- **Written task**
Reproduce each of the following records verbatim, line for line.

- **Records for processing**
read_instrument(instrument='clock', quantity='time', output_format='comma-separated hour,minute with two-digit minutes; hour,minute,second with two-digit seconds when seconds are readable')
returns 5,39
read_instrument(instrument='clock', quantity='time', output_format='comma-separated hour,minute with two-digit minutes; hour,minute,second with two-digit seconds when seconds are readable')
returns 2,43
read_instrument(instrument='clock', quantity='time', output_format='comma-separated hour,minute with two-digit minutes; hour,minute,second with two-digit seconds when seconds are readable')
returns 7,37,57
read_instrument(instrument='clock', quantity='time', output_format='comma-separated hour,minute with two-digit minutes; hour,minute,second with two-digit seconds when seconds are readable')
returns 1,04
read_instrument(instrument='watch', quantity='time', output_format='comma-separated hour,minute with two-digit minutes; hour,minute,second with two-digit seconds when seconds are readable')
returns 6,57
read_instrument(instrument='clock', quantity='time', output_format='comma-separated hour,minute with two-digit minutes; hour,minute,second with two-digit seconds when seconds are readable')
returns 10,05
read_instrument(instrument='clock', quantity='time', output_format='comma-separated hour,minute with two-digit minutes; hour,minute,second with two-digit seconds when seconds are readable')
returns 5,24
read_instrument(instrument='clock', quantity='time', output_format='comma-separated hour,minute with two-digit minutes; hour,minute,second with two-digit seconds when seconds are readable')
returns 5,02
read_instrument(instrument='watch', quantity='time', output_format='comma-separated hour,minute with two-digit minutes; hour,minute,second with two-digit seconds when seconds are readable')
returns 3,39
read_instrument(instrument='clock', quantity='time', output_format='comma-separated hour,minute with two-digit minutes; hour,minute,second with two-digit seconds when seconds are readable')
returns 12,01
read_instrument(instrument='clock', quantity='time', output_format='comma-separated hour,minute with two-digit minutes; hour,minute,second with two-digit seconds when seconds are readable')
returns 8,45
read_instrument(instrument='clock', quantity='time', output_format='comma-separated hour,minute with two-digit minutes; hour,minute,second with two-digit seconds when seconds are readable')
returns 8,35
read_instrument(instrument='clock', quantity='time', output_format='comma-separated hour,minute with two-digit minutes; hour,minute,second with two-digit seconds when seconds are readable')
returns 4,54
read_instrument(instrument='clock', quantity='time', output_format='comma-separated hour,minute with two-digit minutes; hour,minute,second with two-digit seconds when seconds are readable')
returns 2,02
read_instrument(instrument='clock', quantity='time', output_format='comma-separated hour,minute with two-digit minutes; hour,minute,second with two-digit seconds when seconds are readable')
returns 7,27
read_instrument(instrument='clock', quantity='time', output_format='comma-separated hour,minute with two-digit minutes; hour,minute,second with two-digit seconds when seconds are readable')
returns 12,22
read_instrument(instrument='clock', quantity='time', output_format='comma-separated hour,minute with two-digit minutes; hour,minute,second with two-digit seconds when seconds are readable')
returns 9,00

- **Answer**
read_instrument(instrument='clock', quantity='time', output_format='comma-separated hour,minute with two-digit minutes; hour,minute,second with two-digit seconds when seconds are readable')
returns 5,39
read_instrument(instrument='clock', quantity='time', output_format='comma-separated hour,minute with two-digit minutes; hour,minute,second with two-digit seconds when seconds are readable')
returns 2,43
read_instrument(instrument='clock', quantity='time', output_format='comma-separated hour,minute with two-digit minutes; hour,minute,second with two-digit seconds when seconds are readable')
returns 7,37,57
read_instrument(instrument='clock', quantity='time', output_format='comma-separated hour,minute with two-digit minutes; hour,minute,second with two-digit seconds when seconds are readable')
returns 1,04
read_instrument(instrument='watch', quantity='time', output_format='comma-separated hour,minute with two-digit minutes; hour,minute,second with two-digit seconds when seconds are readable')
returns 6,57
read_instrument(instrument='clock', quantity='time', output_format='comma-separated hour,minute with two-digit minutes; hour,minute,second with two-digit seconds when seconds are readable')
returns 10,05
read_instrument(instrument='clock', quantity='time', output_format='comma-separated hour,minute with two-digit minutes; hour,minute,second with two-digit seconds when seconds are readable')
returns 5,24
read_instrument(instrument='clock', quantity='time', output_format='comma-separated hour,minute with two-digit minutes; hour,minute,second with two-digit seconds when seconds are readable')
returns 5,02
read_instrument(instrument='watch', quantity='time', output_format='comma-separated hour,minute with two-digit minutes; hour,minute,second with two-digit seconds when seconds are readable')
returns 3,39
read_instrument(instrument='clock', quantity='time', output_format='comma-separated hour,minute with two-digit minutes; hour,minute,second with two-digit seconds when seconds are readable')
returns 12,01
read_instrument(instrument='clock', quantity='time', output_format='comma-separated hour,minute with two-digit minutes; hour,minute,second with two-digit seconds when seconds are readable')
returns 8,45
read_instrument(instrument='clock', quantity='time', output_format='comma-separated hour,minute with two-digit minutes; hour,minute,second with two-digit seconds when seconds are readable')
returns 8,35
read_instrument(instrument='clock', quantity='time', output_format='comma-separated hour,minute with two-digit minutes; hour,minute,second with two-digit seconds when seconds are readable')
returns 4,54
read_instrument(instrument='clock', quantity='time', output_format='comma-separated hour,minute with two-digit minutes; hour,minute,second with two-digit seconds when seconds are readable')
returns 2,02
read_instrument(instrument='clock', quantity='time', output_format='comma-separated hour,minute with two-digit minutes; hour,minute,second with two-digit seconds when seconds are readable')
returns 7,27
read_instrument(instrument='clock', quantity='time', output_format='comma-separated hour,minute with two-digit minutes; hour,minute,second with two-digit seconds when seconds are readable')
returns 12,22
read_instrument(instrument='clock', quantity='time', output_format='comma-separated hour,minute with two-digit minutes; hour,minute,second with two-digit seconds when seconds are readable')
returns 9,00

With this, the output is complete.